Why managing system quality and reliability isn’t trivial
The French version is available here
Have you ever wondered how software systems are born and how they die? There’s the famous source code and the (sometimes unpopular) algorithms, but how is it all put together? This practice is known as software engineering. Although it has evolved considerably in recent years, it is still often more of an art than a science. It’s not surprising when you think about it: successfully building software systems and products requires understanding the users and the context in which they operate. And it’s probably one of the most challenging exercises imaginable, given the diversity found in our human societies. I’d go so far as to say that there’s something extraordinary about being able, for example, to contact friends by videoconference from the other side of the world. The complexity of the systems involved in this simple action is titanic. And the user, unaware of the machine’s workings, finds this normal. However, such complexity is not free, and any system is only as reliable as its weakest component. In a world where software is created by assembling components developed by others, this is a lesson we are regularly and painfully reminded of.
For example, in December 2021, the Log4Shell vulnerability posed severe security problems: 93% of online services worldwide were vulnerable. It was a flaw in a component enabling an application to record messages in a logbook for analysis and tracking purposes. This basic function is invisible to users and commonly used during software development. This function is outsourced to a component (a software library) used by many applications: Log4J. Unfortunately, it was only maintained by a handful of volunteer developers.
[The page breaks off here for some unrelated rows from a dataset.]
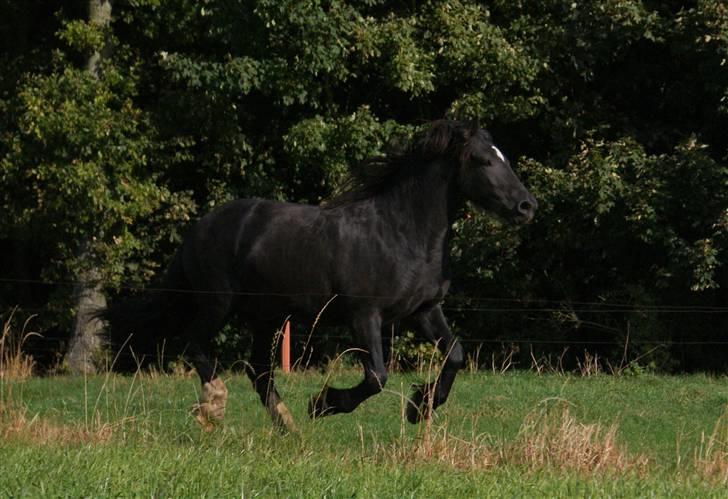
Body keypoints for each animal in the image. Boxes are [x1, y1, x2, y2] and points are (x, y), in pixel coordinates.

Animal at [102, 120, 536, 430]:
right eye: (483, 160)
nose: (526, 206)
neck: (401, 233)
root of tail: (197, 229)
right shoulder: (364, 315)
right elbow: (377, 376)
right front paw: (323, 404)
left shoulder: (423, 310)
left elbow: (456, 355)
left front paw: (420, 408)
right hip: (218, 304)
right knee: (196, 346)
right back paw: (215, 408)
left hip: (268, 316)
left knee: (258, 371)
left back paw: (287, 425)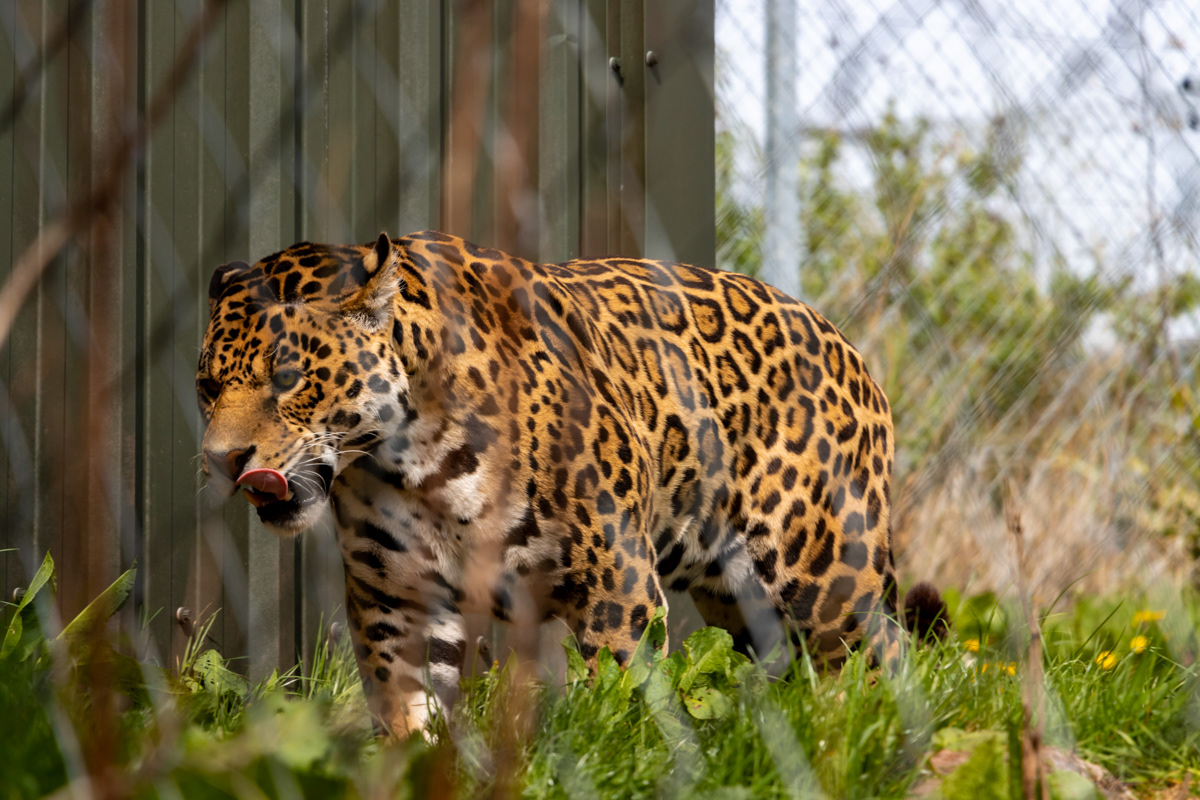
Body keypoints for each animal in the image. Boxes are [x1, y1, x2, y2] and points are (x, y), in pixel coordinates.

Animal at [198, 230, 943, 735]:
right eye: (207, 386)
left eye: (288, 378)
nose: (222, 460)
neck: (407, 462)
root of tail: (846, 346)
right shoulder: (397, 601)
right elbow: (408, 715)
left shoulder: (617, 586)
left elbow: (619, 702)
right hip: (741, 601)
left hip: (824, 575)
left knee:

Fortunately, thanks to its open-source nature, developers could limit the impact. This simple example illustrates that, in a globalized world, managing the quality and reliability of our systems is no trivial matter. And if the average person can continue to use these systems without knowing the ins and outs of how they work (had you heard of Log4Shell before reading this column?), they are also ignoring the risks they are taking. So, is ignorance bliss?
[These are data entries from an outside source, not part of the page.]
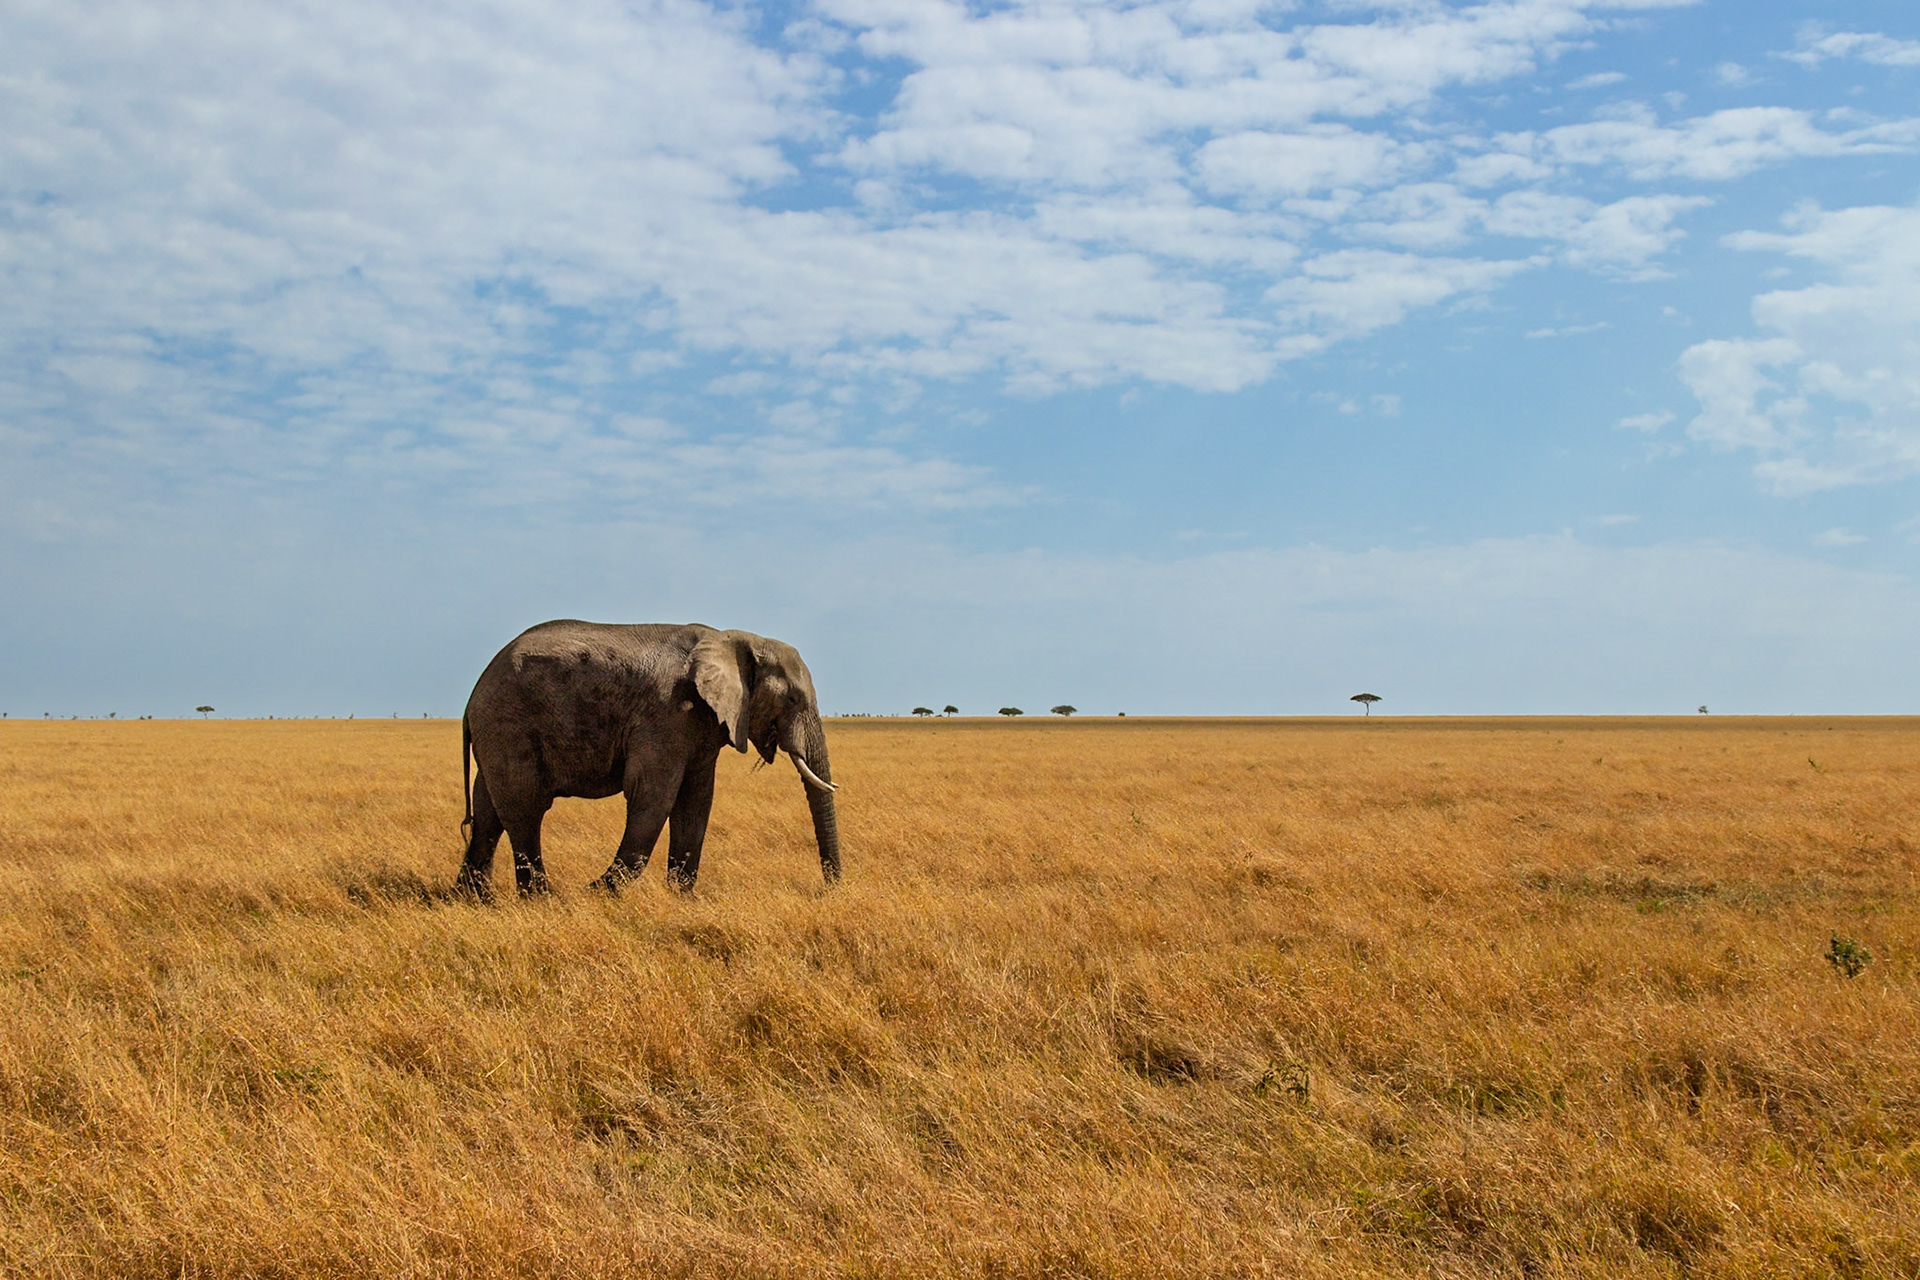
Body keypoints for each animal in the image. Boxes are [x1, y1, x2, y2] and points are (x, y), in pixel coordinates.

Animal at [456, 620, 839, 898]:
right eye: (793, 699)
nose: (829, 888)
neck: (733, 639)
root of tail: (473, 694)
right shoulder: (666, 713)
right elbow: (653, 795)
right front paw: (597, 893)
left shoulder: (701, 726)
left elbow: (695, 801)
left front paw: (682, 898)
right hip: (509, 723)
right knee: (524, 807)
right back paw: (541, 898)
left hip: (497, 731)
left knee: (488, 810)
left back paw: (472, 898)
Yes, because systems of unsuspected complexity provide everyday services. And no, because by not being aware of how they work, even globally, we (from decision-makers to IT specialists) can find ourselves the victims without understanding why. So what can we do? First, realize that complexity is part of modern software systems, and stop hiding behind a convenient ignorance (“I don’t know anything about computers”). You don’t need to understand the dynamics of gas phase changes in a fridge to know that it’s necessary to introduce construction standards, guaranteeing it won’t start a fire when turned on. In the same way, you don’t need to understand the theory of programming languages to demand that a software system meets standards of operational quality, environmental friendliness, and so on. Thus, software engineering may no longer be in the news only when a system crashes so masterfully that an army of developers is driven to the brink of burnout to avert disasters but also when a system proves remarkably reliable in a context of unprecedented complexity in the history of humankind.